ミルトンモデルは、このように相手に考えてほしいことやしてほしい行動を、意図的にメッセージに埋め込んで促していく会話の手法だ。

NLPミルトンモデル

ミルトンモデルとは催眠療法の第一人者であるミルトン・エリクソンの言葉の使い方を体系化したもの。なぜミルトン・エリクソン博士の治療は効果的なのか。患者の治療に際して用いていた言葉の使い方を、NLP創始者であるリチャード・バンドラーとジョン・グリンダーが分析し、体系化した。

ミルトン・エリクソン

ミルトン・エリクソン(1901-1980)は、アメリカの催眠療法家として知られる。精神科医であり、心理学者。精神療法において巧みな言葉や斬新なやり方を用いたことで知られる。

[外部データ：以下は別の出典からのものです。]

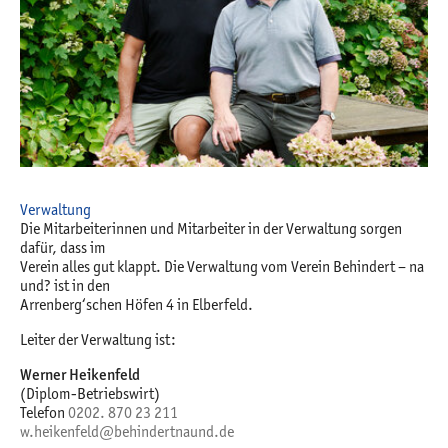
Verwaltung
Die Mitarbeiterinnen und Mitarbeiter in der Verwaltung sorgen
dafür, dass im
Verein alles gut klappt. Die Verwaltung vom Verein Behindert – na
und? ist in den
Arrenberg‘schen Höfen 4 in Elberfeld.
Leiter der Verwaltung ist:
Werner Heikenfeld
(Diplom-Betriebswirt)
Telefon
0202. 870 23 211
w.heikenfeld@behindertnaund.de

「治療に抵抗するクライアントはいない。柔軟性にかけるセラピストがいるだけだ」という言葉を残した。

ミルトン・エリクソンの著書

「ミルトン・エリクソンの催眠の現実」
「ミルトン・エリクソン催眠療法ケースブック」
「ミルトン・エリクソンの2月の男」
「ミルトン・エリクソンの臨床催眠セミナー」
「感覚・知覚および心理生理学的過程の催眠性変容」
など日本語訳されているものも多数あり。

まとめ

この土日はNLPの再受講。そのうちのひとつがミルトンモデル。ミルトンモデルは、セラピスト、カウンセラー、コーチ、トレーナーと、メッセージを与えながら相手の行動を「相手にとって」望ましい状態を変容させるサポートをする存在には有効な武器となる。毎回再受講のたびに思うが、もっとミルトンモデルの使い方を追求しながら、人を効果的に支援できるよう努めていこうと心を新たにした。

そのうち、もう少し真面目に、ミルトンモデルについてまとめます。